**DOEL**
Waarom zat de jazzclub op donderdagavond helemaal vol? Leg dat uit met de reden die het concertverslag hieronder zelf geeft.

**BRONTEKST**
Donderdagavond was de jazzclub volledig gevuld met Borstlap-bewonderaars, die vol verwachting kwamen luisteren naar zijn solo’s van de twee laatste CD’s “Velvet” en “Georg”. Op het podium stond zijn oude piano, een “Georg Schwechter” van Berlijnse makelij, nog uit de tijd van voor de tweede wereldoorlog waarop hij als knulletje heeft leren piano spelen. Toen hij de eerste pianostukken ging spelen viel op hoe wollig warm en zacht deze piano klonk en met welk een tedere en volmaakt virtuose en gevoelige vingervlugheid hij dit klassieke oude instrument liefdevol bespeelde.
Iedereen was muisstil en luisterde met volle aandacht naar zijn ontroerend mooie harmonische composities en improvisaties. De klank was laag, warm en dof alsof er een vilten gordijn tussen de hamers en de snaren hing of dat er sokjes om de hamers waren geschoven.

**GEGEVENSSET**
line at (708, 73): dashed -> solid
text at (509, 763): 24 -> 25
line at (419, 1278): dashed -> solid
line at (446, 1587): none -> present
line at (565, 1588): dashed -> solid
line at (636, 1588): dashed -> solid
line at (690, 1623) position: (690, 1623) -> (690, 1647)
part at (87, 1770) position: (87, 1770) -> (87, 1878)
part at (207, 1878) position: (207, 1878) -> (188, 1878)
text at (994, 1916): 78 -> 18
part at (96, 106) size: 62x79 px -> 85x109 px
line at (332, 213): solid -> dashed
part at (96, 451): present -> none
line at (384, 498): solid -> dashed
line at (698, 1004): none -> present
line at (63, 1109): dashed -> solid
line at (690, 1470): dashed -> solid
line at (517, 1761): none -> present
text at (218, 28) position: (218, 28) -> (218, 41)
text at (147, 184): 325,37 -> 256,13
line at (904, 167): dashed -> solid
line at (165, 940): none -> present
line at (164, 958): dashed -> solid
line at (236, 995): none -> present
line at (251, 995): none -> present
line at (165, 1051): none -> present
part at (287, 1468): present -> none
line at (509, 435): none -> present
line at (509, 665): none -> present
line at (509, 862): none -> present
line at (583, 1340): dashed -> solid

**UITWERKING**
De club zat vol met bewonderaars van Borstlap. Zij kwamen vol verwachting luisteren naar zijn solo's van zijn twee laatste cd's, "Velvet" en "Georg".